BPSD in Europe: an EADC Study Behavioral and Psychological Symptoms of Dementia (BPSD) in Europe: A Report of the EADC BPSD Thematic Group
Jane Byrne, MD
Old Age Psychiatry
School of Psychiatry and Behavioral Sciences
University of Manchester
Manchester, United Kingdom

Dr. Byrne reported findings of a survey of behavioral and psychological symptoms of dementia (BPSD) in clinical practice in Europe. Apathy was the most common symptom. The survey questionnaire examined BPSD in the context of caring, and included symptoms that are not addressed in other BPSD measures.
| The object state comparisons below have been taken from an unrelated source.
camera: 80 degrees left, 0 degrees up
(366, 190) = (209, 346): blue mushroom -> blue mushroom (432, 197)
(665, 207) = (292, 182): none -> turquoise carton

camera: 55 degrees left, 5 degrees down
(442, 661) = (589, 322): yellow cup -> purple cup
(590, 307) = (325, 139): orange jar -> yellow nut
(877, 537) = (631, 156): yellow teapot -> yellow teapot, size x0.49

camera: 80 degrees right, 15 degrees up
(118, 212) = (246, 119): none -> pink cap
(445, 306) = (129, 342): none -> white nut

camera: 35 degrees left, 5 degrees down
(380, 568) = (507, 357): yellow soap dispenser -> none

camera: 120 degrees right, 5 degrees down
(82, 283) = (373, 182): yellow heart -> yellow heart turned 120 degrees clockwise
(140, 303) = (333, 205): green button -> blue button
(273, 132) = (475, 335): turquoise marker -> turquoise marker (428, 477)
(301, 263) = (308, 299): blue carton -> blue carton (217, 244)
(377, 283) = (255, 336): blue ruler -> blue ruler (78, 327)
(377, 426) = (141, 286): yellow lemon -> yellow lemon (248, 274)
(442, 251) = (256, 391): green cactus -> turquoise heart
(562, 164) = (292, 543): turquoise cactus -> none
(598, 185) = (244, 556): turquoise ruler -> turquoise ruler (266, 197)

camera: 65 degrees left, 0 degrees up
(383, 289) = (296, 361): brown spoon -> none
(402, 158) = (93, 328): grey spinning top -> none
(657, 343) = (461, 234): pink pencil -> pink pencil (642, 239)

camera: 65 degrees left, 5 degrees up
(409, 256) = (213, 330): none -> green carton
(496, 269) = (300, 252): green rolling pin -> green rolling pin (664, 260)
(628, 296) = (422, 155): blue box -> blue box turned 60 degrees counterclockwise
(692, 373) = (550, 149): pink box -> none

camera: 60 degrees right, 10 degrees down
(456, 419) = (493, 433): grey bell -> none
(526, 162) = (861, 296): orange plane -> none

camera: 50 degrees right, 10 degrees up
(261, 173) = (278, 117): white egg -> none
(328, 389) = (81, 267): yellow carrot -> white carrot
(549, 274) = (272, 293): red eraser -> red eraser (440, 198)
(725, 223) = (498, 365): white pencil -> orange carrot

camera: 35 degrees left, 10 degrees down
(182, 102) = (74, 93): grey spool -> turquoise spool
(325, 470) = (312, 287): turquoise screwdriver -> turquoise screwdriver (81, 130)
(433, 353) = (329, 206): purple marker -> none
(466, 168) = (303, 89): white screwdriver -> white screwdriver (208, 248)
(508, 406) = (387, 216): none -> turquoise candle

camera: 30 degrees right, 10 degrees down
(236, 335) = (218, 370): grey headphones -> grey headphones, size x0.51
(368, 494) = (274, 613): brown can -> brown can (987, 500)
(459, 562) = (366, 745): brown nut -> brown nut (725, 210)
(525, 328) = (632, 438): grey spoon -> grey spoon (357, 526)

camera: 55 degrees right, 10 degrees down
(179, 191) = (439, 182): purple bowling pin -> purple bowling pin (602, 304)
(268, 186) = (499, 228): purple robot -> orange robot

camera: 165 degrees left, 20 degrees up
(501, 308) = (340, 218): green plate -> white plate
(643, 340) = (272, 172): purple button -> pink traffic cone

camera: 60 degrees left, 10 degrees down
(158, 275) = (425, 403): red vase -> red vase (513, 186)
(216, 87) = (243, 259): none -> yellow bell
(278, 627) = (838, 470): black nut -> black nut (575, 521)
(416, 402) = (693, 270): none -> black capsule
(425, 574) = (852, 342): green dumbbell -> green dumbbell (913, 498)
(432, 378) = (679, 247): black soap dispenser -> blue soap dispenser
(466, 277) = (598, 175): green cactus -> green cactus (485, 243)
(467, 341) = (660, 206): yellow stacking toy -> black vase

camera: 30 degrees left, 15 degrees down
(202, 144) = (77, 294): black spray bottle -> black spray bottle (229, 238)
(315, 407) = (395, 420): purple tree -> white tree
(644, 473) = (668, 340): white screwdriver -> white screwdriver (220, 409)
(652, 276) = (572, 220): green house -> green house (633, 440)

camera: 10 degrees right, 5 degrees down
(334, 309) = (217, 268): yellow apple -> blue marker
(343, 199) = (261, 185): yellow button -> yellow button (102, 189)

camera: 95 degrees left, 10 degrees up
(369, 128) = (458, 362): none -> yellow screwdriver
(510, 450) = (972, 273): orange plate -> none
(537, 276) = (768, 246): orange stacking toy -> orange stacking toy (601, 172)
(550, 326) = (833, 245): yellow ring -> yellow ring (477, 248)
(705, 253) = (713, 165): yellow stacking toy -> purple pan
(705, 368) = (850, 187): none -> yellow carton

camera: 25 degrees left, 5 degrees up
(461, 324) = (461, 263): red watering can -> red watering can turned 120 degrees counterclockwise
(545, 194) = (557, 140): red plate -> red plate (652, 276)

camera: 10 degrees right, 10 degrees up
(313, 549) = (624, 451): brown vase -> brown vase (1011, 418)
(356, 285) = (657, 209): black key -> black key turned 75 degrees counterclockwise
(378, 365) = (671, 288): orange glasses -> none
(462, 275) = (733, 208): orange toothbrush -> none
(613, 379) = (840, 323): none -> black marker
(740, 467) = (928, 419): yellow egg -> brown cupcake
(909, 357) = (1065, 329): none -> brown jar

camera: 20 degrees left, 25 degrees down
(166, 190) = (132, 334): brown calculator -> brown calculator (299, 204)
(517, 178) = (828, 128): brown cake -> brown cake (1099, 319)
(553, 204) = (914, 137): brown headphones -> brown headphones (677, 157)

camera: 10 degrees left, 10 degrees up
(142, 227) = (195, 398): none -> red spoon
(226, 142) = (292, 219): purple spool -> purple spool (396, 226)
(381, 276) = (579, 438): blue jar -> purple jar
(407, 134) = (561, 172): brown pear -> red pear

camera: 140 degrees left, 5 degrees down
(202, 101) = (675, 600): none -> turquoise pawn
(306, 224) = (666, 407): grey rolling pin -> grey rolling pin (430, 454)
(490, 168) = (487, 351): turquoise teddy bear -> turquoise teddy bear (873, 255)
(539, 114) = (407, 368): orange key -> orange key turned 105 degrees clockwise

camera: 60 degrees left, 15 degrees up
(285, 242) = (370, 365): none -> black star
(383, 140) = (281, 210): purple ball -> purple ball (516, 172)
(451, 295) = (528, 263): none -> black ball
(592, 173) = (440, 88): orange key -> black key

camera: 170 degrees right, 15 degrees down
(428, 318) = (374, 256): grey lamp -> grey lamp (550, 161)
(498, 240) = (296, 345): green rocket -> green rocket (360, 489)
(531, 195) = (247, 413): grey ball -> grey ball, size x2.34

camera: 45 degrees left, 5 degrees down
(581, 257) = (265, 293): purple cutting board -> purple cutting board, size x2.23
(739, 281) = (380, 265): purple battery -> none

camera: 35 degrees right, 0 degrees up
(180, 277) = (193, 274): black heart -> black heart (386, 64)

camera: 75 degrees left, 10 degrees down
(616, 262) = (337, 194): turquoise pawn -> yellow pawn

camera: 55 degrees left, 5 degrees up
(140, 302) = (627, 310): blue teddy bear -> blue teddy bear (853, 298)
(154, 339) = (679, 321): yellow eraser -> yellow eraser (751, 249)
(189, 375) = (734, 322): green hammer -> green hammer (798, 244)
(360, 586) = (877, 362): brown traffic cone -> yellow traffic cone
The symptoms of BPSD are a common cause of distress to patients and their caregivers. However, what constitutes BPSD differs according to various classification systems and guidelines. The standard measure of BPSD is the Neuropsychiatric Inventory (NPI). However, this measure does not address the qualitative aspects of BPSD, such as the time of occurrence or the consequences of the unwanted behavior. Thus, there is a danger that clinicians will see only the behavior, ignoring the dynamic aspects of that behavior in the patient.

To address these concerns, the European Alzheimer’s Disease Consortium (EADC) conducted a survey of BPSD in clinical practice. The survey population included patients and caregivers from 12 centers in Europe.

Of 698 patients entered, 368 (52.7%) had Alzheimer’s disease. Of that group, 232 (63%) had BPSD. By comparison, Lyketsos et al. published a U.S. investigation in 2002 called the Cardiovascular Health Study. For all dementia patients in this study, 62% had clinically significant neuropsychiatric symptoms as defined by the NPI.

According to the results of the EADC survey, the most common BPSD symptoms in the 232 Alzheimer’s disease patients with BPSD included apathy (21%), anxiety (16%), and dysphoria (15%). Sleep was relatively uncommon (3%). In contrast, Lyketsos and colleagues found sleep symptoms to be more common (13%). However, the magnitude of the apathy measure was similar (18%). Dr. Byrne said investigators expected some difference in prevalence, since the populations were not identical. Thus, the relative frequency of any BPSD symptom appears to depend very much on the population under study.

The survey results included some behaviors and symptoms that are not included in the NPI. Changes in personality were quite frequent, as were misidentification, shouting and hoarding.

The EADC survey also looked at duration of symptoms. They found that 50% of the subjects did not present to clinicians until 2 to 5 years after symptom onset. Dr. Byrne said this is worrying, since investigators consider early diagnosis to be important. For the subset of patients with Alzheimer’s disease, a somewhat smaller percentage of patients (45%) presented 2 to 5 years after symptom onset.

The EADC researchers asked not only about frequency and duration of BPSD, but also about the qualitative aspects of BPSD.

About 34% of responders said that BPSD symptoms were a problem in the daytime, while 20% said the symptoms were not time-specific. About one-third said the behaviors are a problem in the home, while 47% said the behaviors were not specific to any place. The behaviors were a problem to 30% patients and 44% of caregivers.

Investigators asked what starts the behavior, but in most cases (70.9%) responders could not identify a trigger. However, a few cited tiredness (6.3%) and being left alone (3.8%).
The consequences of BPSD included impairment in activities of daily living (16.5%) and depression, anxiety or tiredness (13.9%).

Dr. Byrne said the effect on the mood of the patient is a notable finding. Previously, there was data showing that BPSD affect the mood of the caregiver. Now, the EADC provides preliminary data that these behaviors can also affect the mood of the patient.

For the future, EADC researchers hope to elucidate cross-cultural differences in BPSD in North, South and Mediterranean Europe. They are also interested in conducting intervention studies, particularly with regard to apathy.